= INSTRUCTIONS TO FOLLOW =
A faithful transcription of all the entries below is needed, without the pictures.

= SUPPLIED RECORDS =
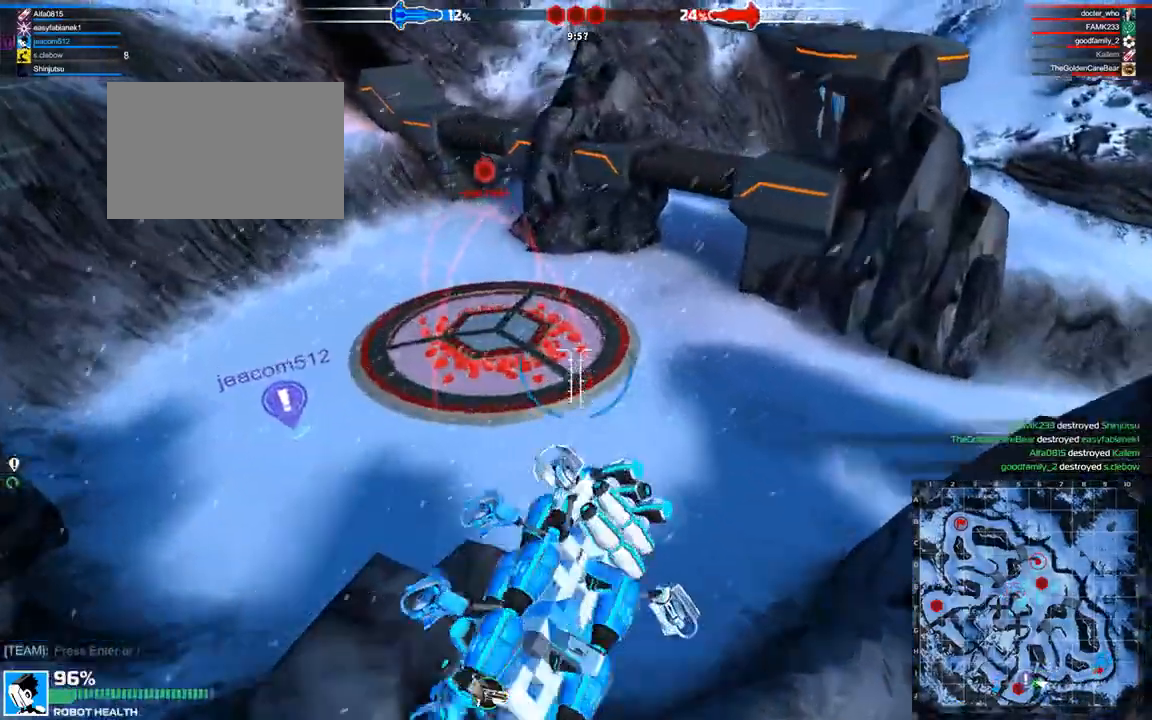
{"keys": ["w"], "events": []}
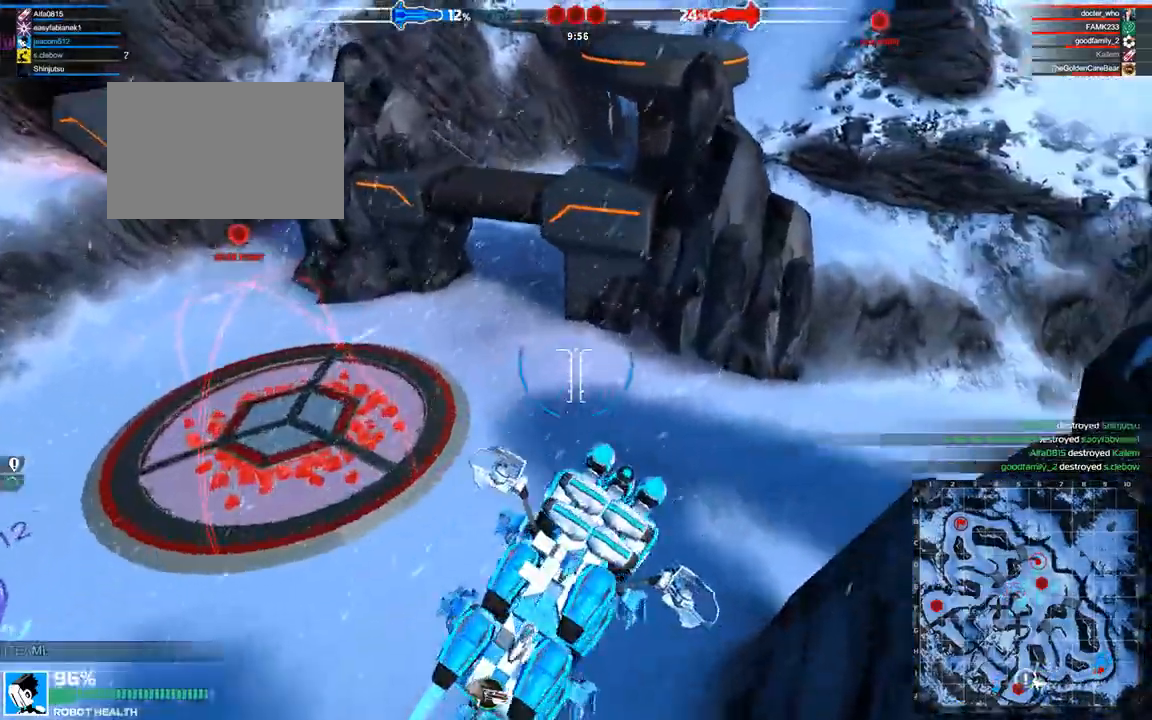
{"keys": ["a", "w"], "events": [[417, "a", "down"]]}
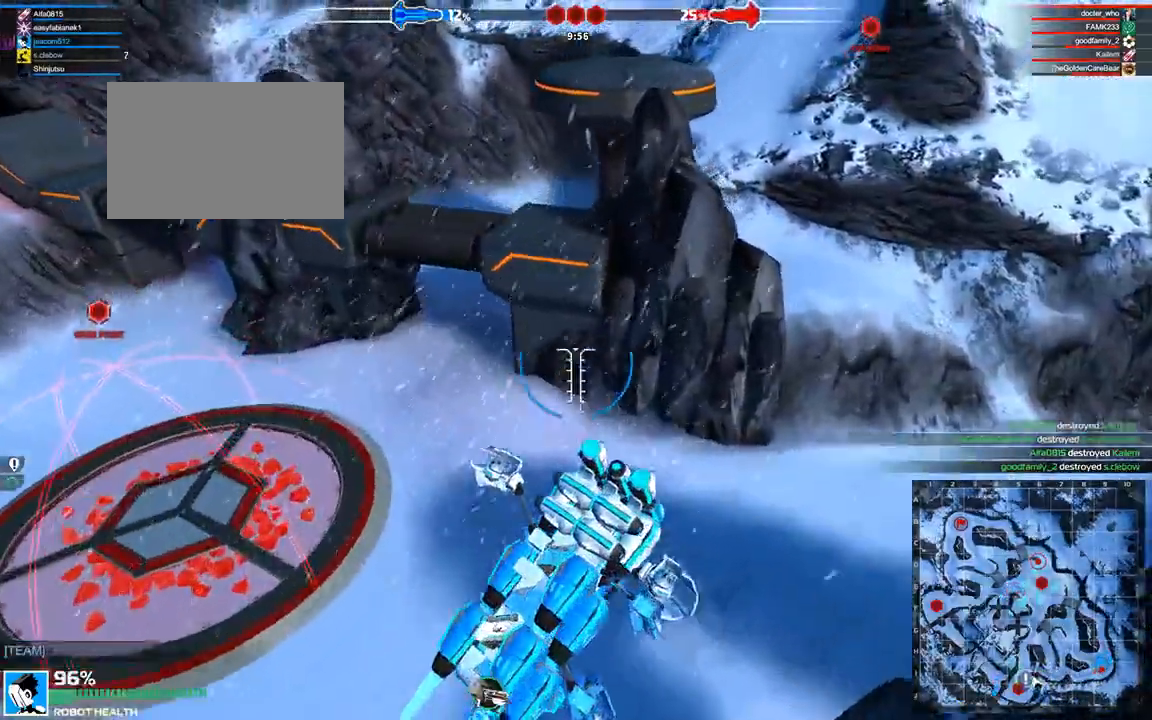
{"keys": ["w"], "events": [[42, "a", "up"]]}
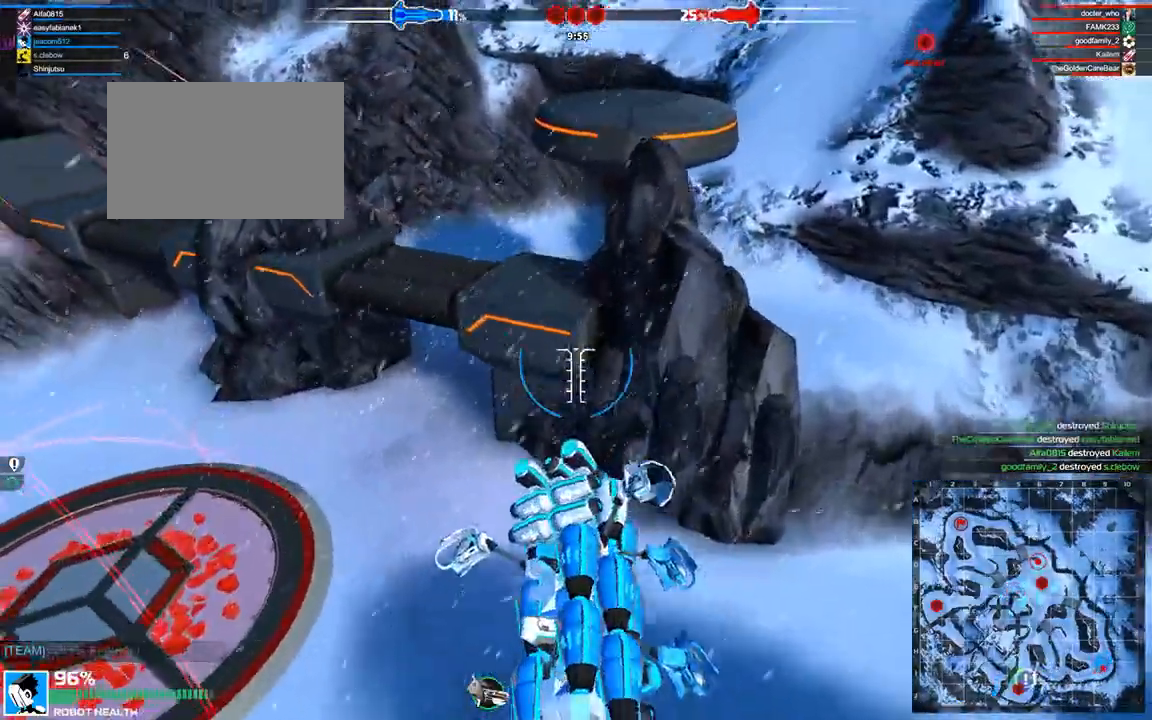
{"keys": ["w"], "events": [[208, "d", "down"], [333, "d", "up"]]}
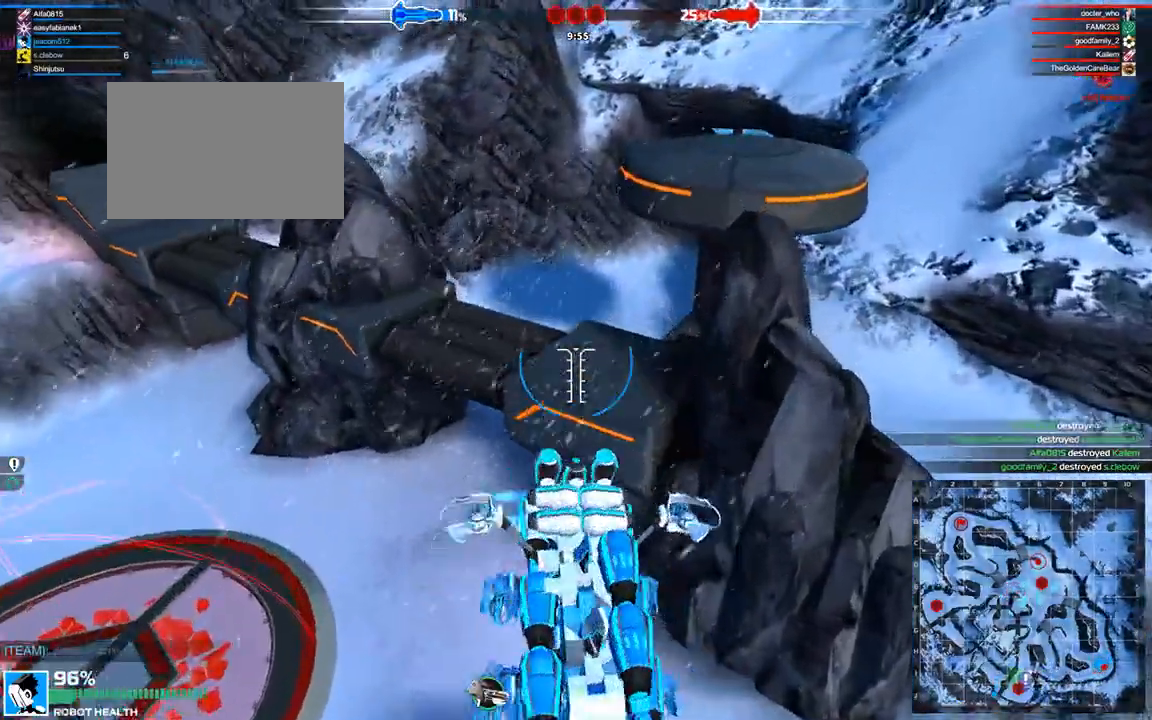
{"keys": ["w"], "events": [[42, "shift", "down"], [208, "shift", "up"]]}
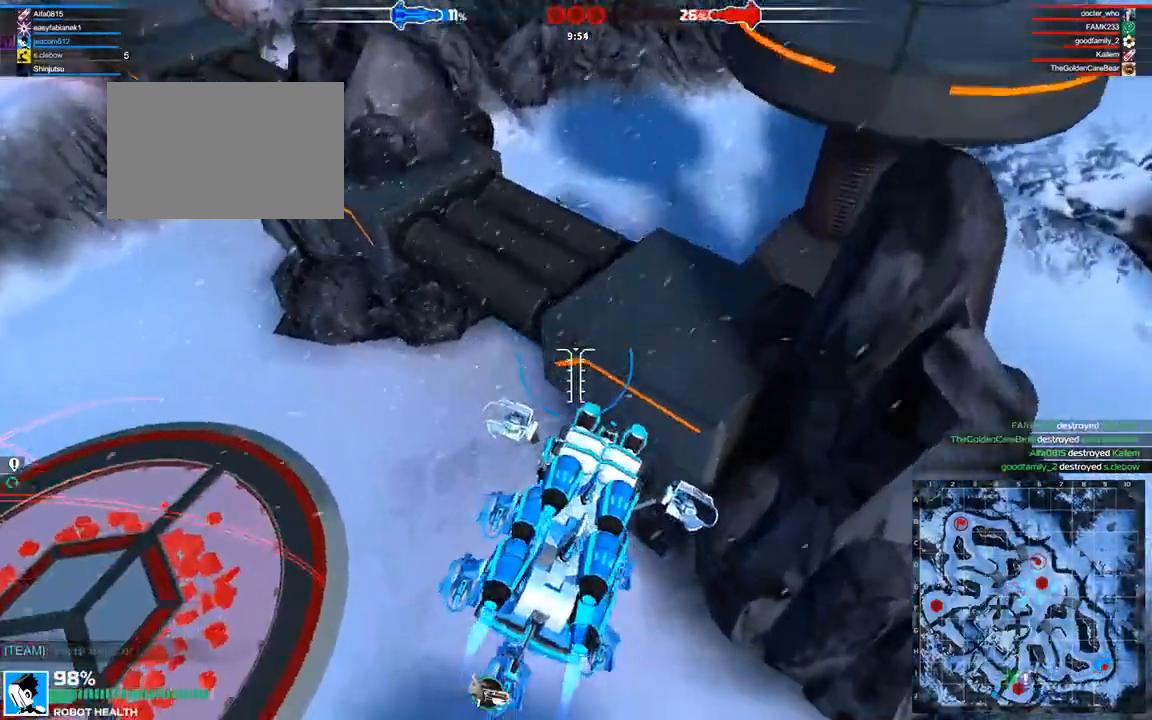
{"keys": ["space", "w"], "events": [[250, "a", "down"], [417, "a", "up"], [458, "space", "down"]]}
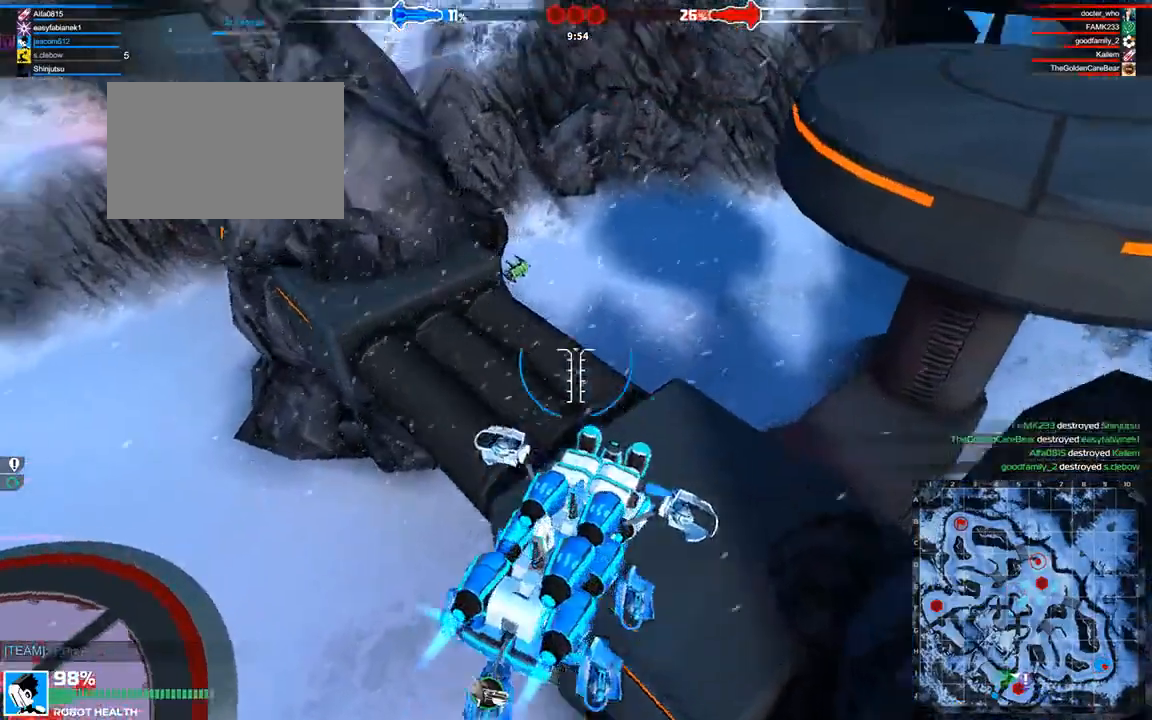
{"keys": ["w"], "events": [[42, "space", "up"], [125, "d", "down"], [333, "d", "up"]]}
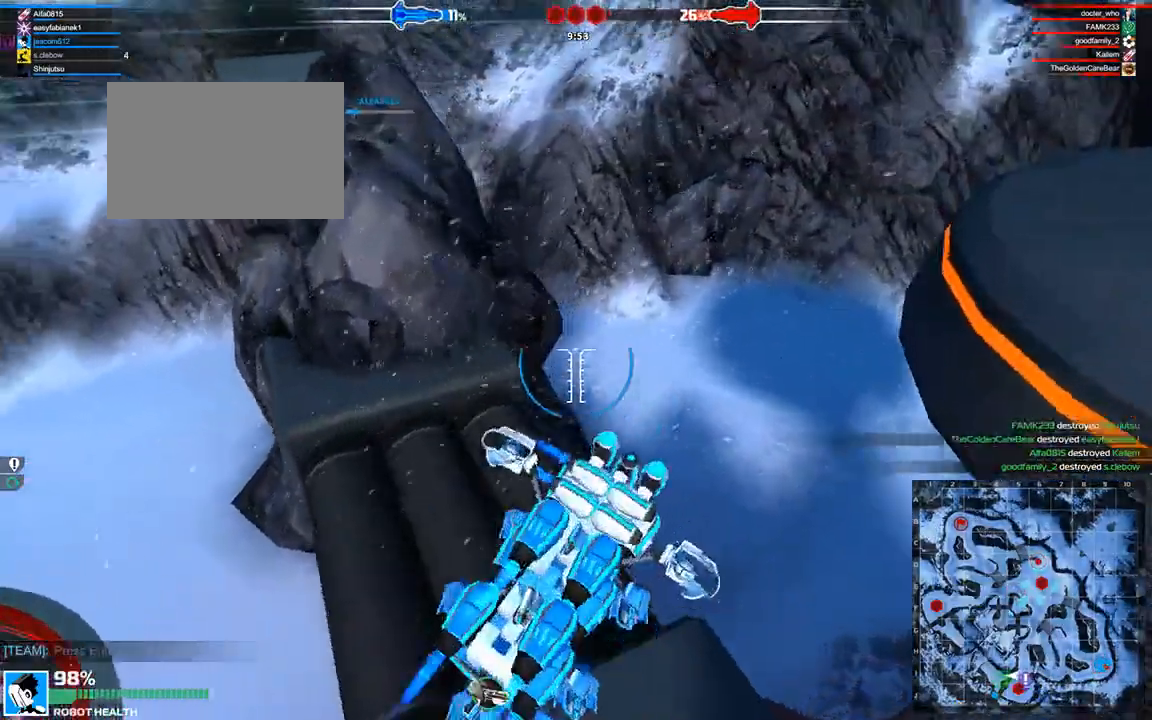
{"keys": ["w"], "events": [[42, "a", "down"], [250, "a", "up"], [333, "space", "down"], [458, "space", "up"]]}
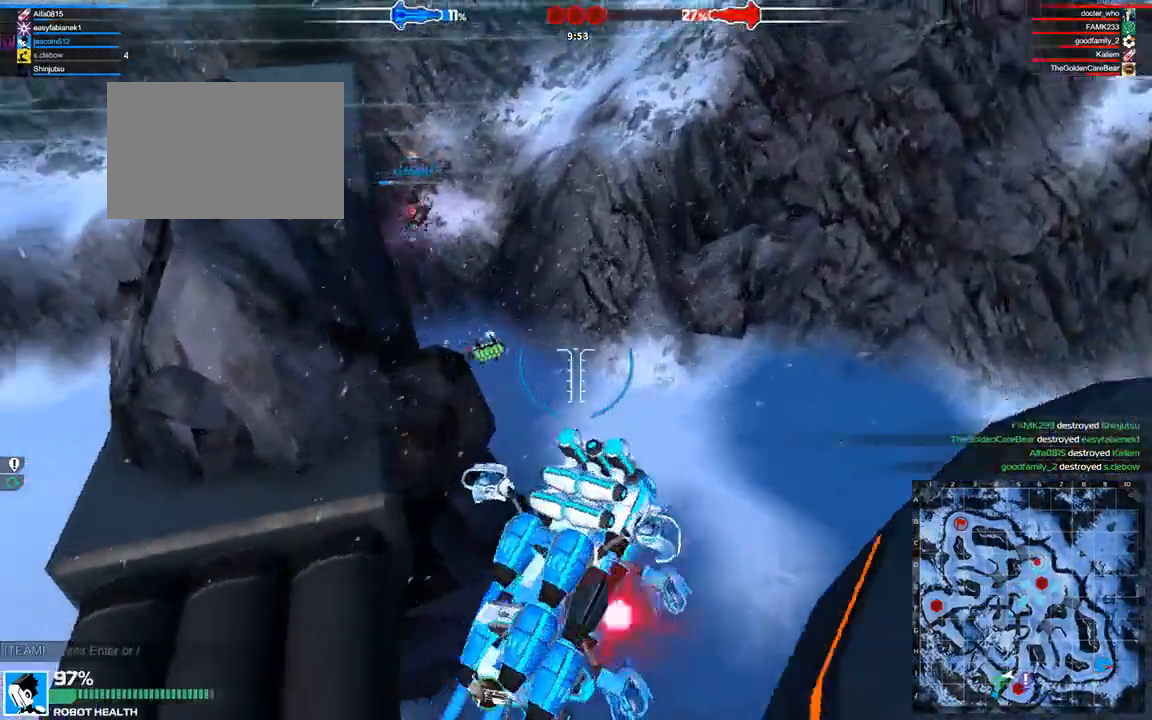
{"keys": [], "events": [[208, "w", "up"]]}
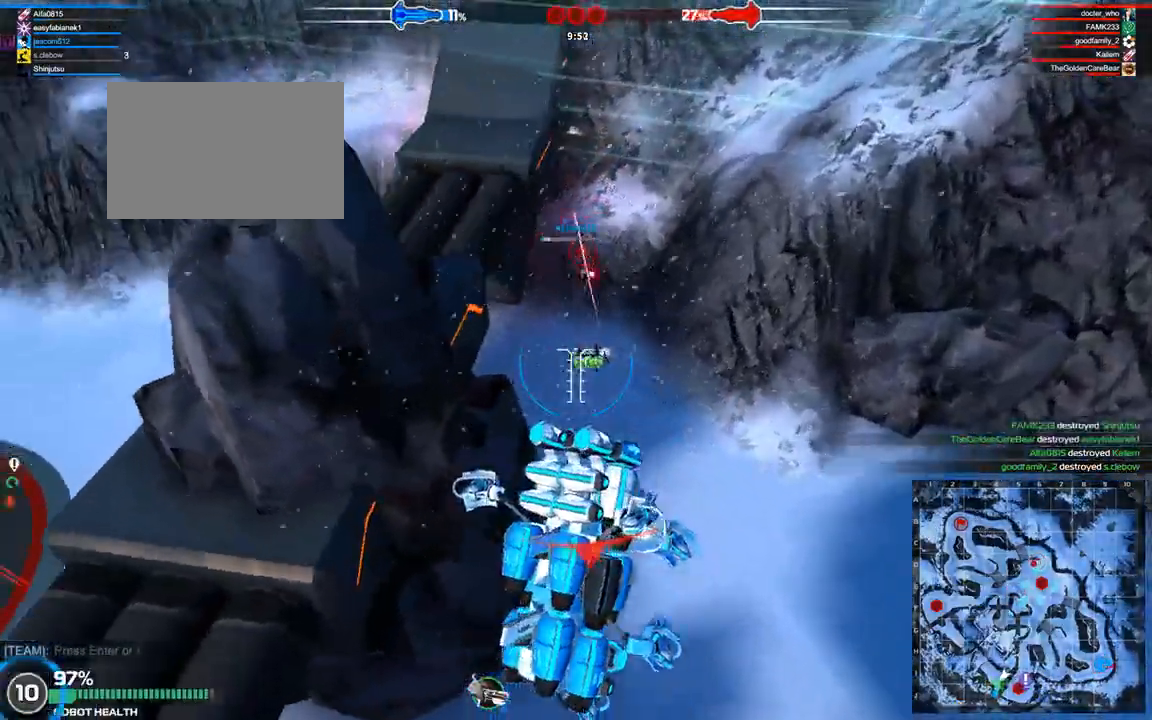
{"keys": [], "events": []}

= RESPONSE BELOW =
{"keys": ["w"], "events": []}
{"keys": ["a", "w"], "events": [[417, "a", "down"]]}
{"keys": ["w"], "events": [[42, "a", "up"]]}
{"keys": ["w"], "events": [[208, "d", "down"], [333, "d", "up"]]}
{"keys": ["w"], "events": [[42, "shift", "down"], [208, "shift", "up"]]}
{"keys": ["space", "w"], "events": [[250, "a", "down"], [417, "a", "up"], [458, "space", "down"]]}
{"keys": ["w"], "events": [[42, "space", "up"], [125, "d", "down"], [333, "d", "up"]]}
{"keys": ["w"], "events": [[42, "a", "down"], [250, "a", "up"], [333, "space", "down"], [458, "space", "up"]]}
{"keys": [], "events": [[208, "w", "up"]]}
{"keys": [], "events": []}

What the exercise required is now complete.